Here are some pitfalls and our suggestions that may help your beneficiaries weather the estate process more easily:
1. Second marriage with kids from prior marriages. In this case, having an estate plan in place (either wills or a trust) becomes critical to be sure assets go as the parents both wish. The estate documents should not only detail who gets what after both spouses die, but what happens upon the first spouse’s death (i.e., if they want the survivor to have full control of the assets and be allowed to make changes to beneficiaries, and how important it is to assure their own children still get a share of the estate if they happen to be the first spouse to die).
2. Unequal division of estates, or disinheriting a child entirely. This could be indicative of the relationship the parents and child maintained during their lifetime (i.e., the child and parent have no contact), or that one child has a lucrative career and the other is struggling, or there is an addiction involved. There are many reasons a parent may choose to do this, but without the parents around to explain their reasons, the children are left to create their own stories which can deepen any existing rivalry and create resentments among the beneficiaries. While each family is different, generally we recommend parents write a letter explaining their decision for an unequal distribution or for holding a beneficiary’s share in trust instead of providing it outright like the others, etc. This letter should be detailed enough so the affected beneficiary will understand their reasoning (even if they still don’t like it, at least they know why). The letter of course should only be guiding in tone, not legal, to avoid it being interpreted as a legal document. In the event of disinheritance, it is often recommended that something be left to the person being “cut out” so that they have something to lose should they challenge the documents in court.

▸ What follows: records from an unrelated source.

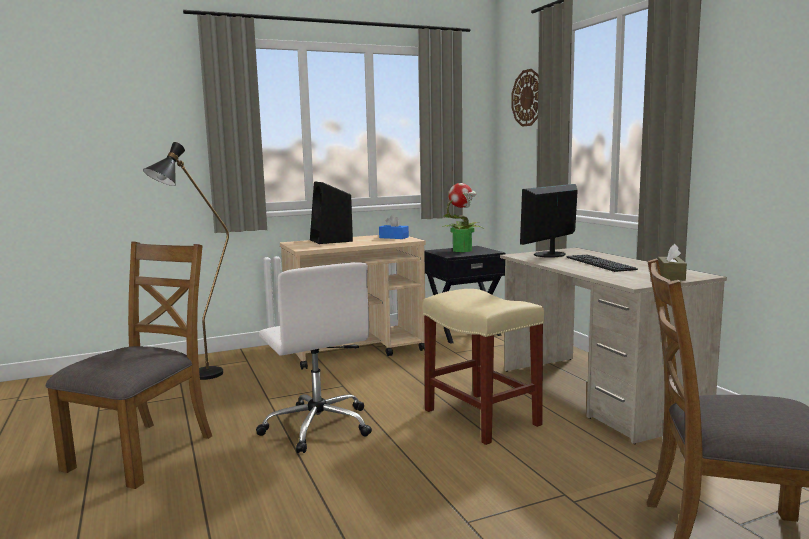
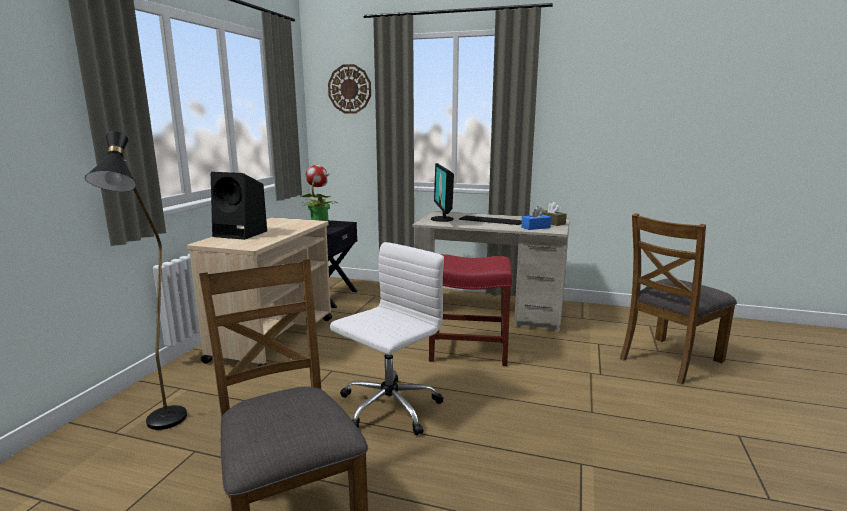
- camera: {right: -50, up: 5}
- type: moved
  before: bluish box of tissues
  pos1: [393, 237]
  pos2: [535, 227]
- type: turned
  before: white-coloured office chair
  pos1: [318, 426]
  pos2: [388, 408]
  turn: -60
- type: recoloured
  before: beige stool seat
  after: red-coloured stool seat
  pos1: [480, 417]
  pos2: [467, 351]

3. Known issues with an estate. There are estates in which there are known existing relationship difficulties among beneficiaries. There are also situations in which particular assets in an estate may be difficult to divide easily. This can be a difficult situation for the executor/trustee to handle. The executor/trustee has a fiduciary duty to be as fair to all beneficiaries as possible. This means, therefore, that picking the right executor/trustee is critical to a smooth administration and minimizing relationship strain. Sometimes it may be wise to choose a professional fiduciary or trust company rather than put one of the children into that role. This is an important discussion to hold with our office or your estate attorney.
4. Disposition of personal property. If the parents want to designate who gets certain items of personal property, they need to provide a written, signed and dated list – and not just tell one of the children or put stickers on the back of the item.
5. Seek professional help both before and after death. Not only should clients seek professional advice when setting up their estate, but they should encourage the nominated executor/trustee to do the same when the time comes. It becomes even more important in light of assuring future relationships are not adversely affected.